I had a little look at the beta version of microsoft's new command shell. at first glance it looks like a mix of perl and csh. with variable names prefixed with '$', and arrays specified with '@(...)', functions are dereferenced by '&' and c-style control statements, if, for, foreach, and {...} statement blocks. also "double" quoted strings are interpolated, and 'single' quoted strings are not.

notation for hashes is a bit different, @{key=val; key2=val2} to define, $var.key to access.

unfortunately also some vbscript. like the way you compare things. there is no way of enforcing a comparison operator to do a numeric compare.

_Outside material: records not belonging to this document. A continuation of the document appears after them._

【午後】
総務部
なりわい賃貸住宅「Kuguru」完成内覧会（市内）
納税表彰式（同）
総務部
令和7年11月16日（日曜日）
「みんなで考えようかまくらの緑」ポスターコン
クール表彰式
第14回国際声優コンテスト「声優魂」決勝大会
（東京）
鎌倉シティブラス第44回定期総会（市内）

another annoyance, is that 'pwd' tries to fit 4 representations of your current path in the current window-width. which then causes the relevant information to be truncated. but i think this can be controlled with a display.xml file

escaping is with back-quote, instead of back-slash, as the rest of the world does it. but at least, for the first time, ms actually figured escaping is useful. unfortunately you cannot specify characters by character code with escapes - like "\x1b" or "\033"

You can define anonymous functons, by just specifying them as code blocks {...} like with perl 'map'. a named function can have positional parameters and named parameters. like most unix commands, can have options, and parameters

the current path is replaced by the concept of 'current-location' which is not nescesarily a path on a local drive.

nice things are: exception handling, lambda functions, everything is an object, it is very easy to parse xml. ( just assign it to a object typed as [xml] )

hopefully beta, is that it uses enormous amounts of memory. after playing with it for half an hour, it had 100 M allocated.